Photo Credit: Pixaby
What is DEET?
Google "DEET free" repellents and you will be overwhelmed with the amount of products that are marketed to buyers. There seems to be a misconception that deet is unsafe and shouldn't be used to repel ticks. Well, the EPA is saying otherwise. In 1998 and 2014 the EPA conducted a safety review of DEET concluding that:
"The normal use of DEET does not present a health concern to the general population, including children. As always, consumers are advised to read and follow label directions in using any pesticide product, including insect repellents. Currently registered uses of DEET are also not expected to result in adverse effects for listed and non-listed endangered species, or critical habitat. As such, EPA concludes "no effect" for listed species and no adverse modification of designated critical habitat for all currently registered uses of DEET."
I am the first to admit that I've avoided products with DEET because I heard chatter about the potential dangers of DEET, but after reading this report I'm comfortable using repellents with DEET. The CDC has an article worth reading - I've even printed & hung it on my fridge. Here are the highlights:
"Use Environmental Protection Agency (EPA)-registered insect repellents containing DEET, Picaridin, IR3535, Oil of Lemon Eucalyptus, or 2-undecanone. Do not use insect repellent on babies younger than 2 months old. Do not use products containing oil of lemon eucalyptus (OLE) or para-menthane-diol (PMD) on children under 3 years old."
Natural Tick Repellents
Still feeling unsure about DEET? The EPA and CDC have labeled several natural tick repellent ingredients that are safe. The important thing to note is that the ingredients have been studied for their safety, but not their effectiveness. The natural tick repellents include:
- Garlic Oil
- Mixed Essential Oils
The caveat here is that repellents made from all natural ingredients do not require EPA registration.

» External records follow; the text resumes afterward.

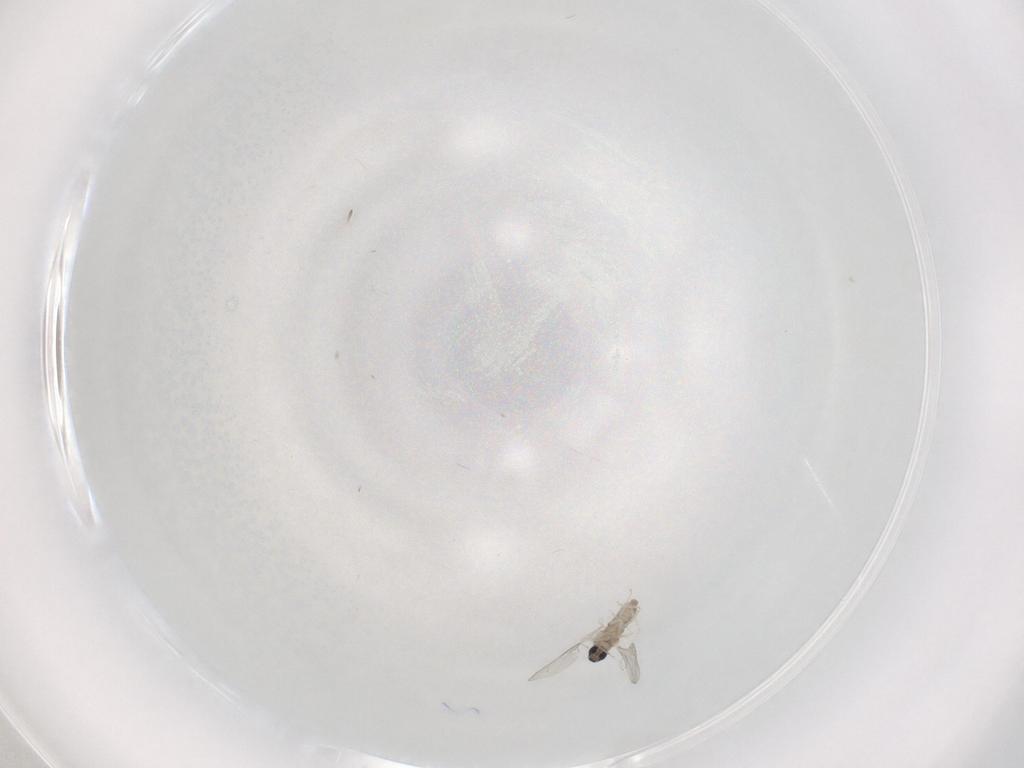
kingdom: Animalia
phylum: Arthropoda
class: Insecta
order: Diptera
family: Cecidomyiidae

So while they are safe, the effectiveness of them has not been measured. Our family has our yard sprayed with a peppermint essential oil, and after realizing that the effectiveness is unknown, I'm considering other options.
Photo Credit: Pixaby
At the end of the day, no protection is 100% so it's important to incorporate safety measures into your daily routine.

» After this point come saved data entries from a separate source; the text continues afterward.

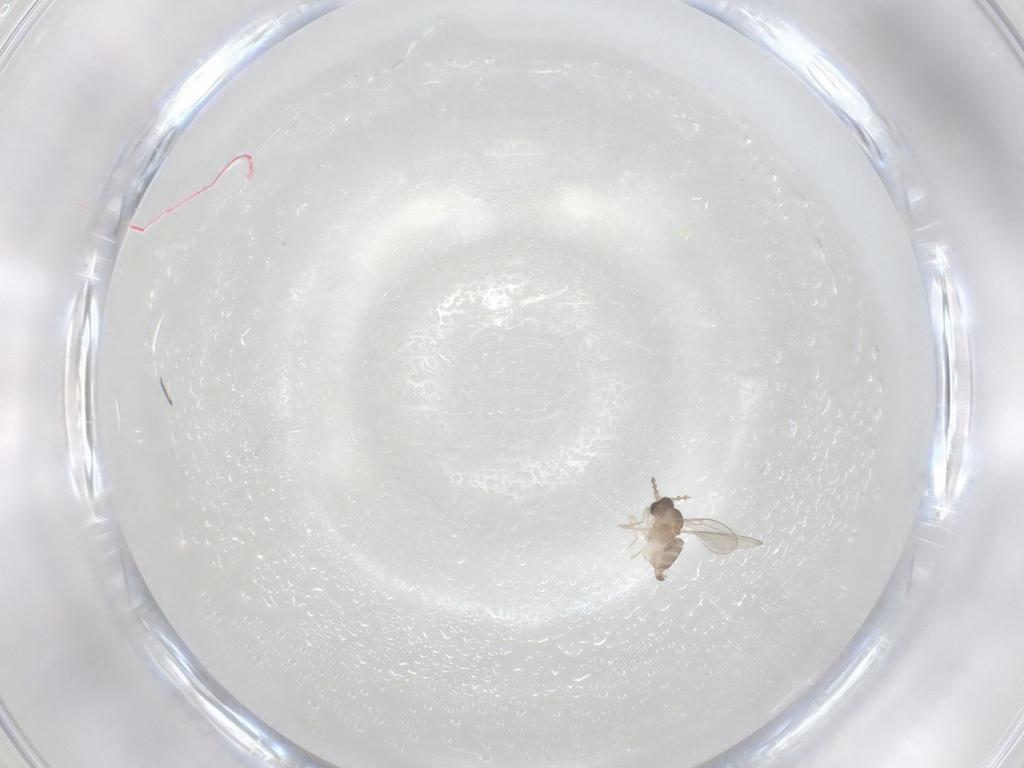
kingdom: Animalia
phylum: Arthropoda
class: Insecta
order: Diptera
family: Cecidomyiidae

- Daily checks (I check my son 2-3 times a day because we are always outside. Ticks like to climb on his head so I always comb through his hair carefully)
- Shower after coming inside
- Change clothes after playing outside - wash clothes and put on a new outfit (check dirty clothes for ticks)
- Apply natural tick repellents or a DEET-based one
I hope this article has been more helpful than worrisome. If you or your child has been bitten by a tick it's best to call a doctor and they can help you take the appropriate next steps.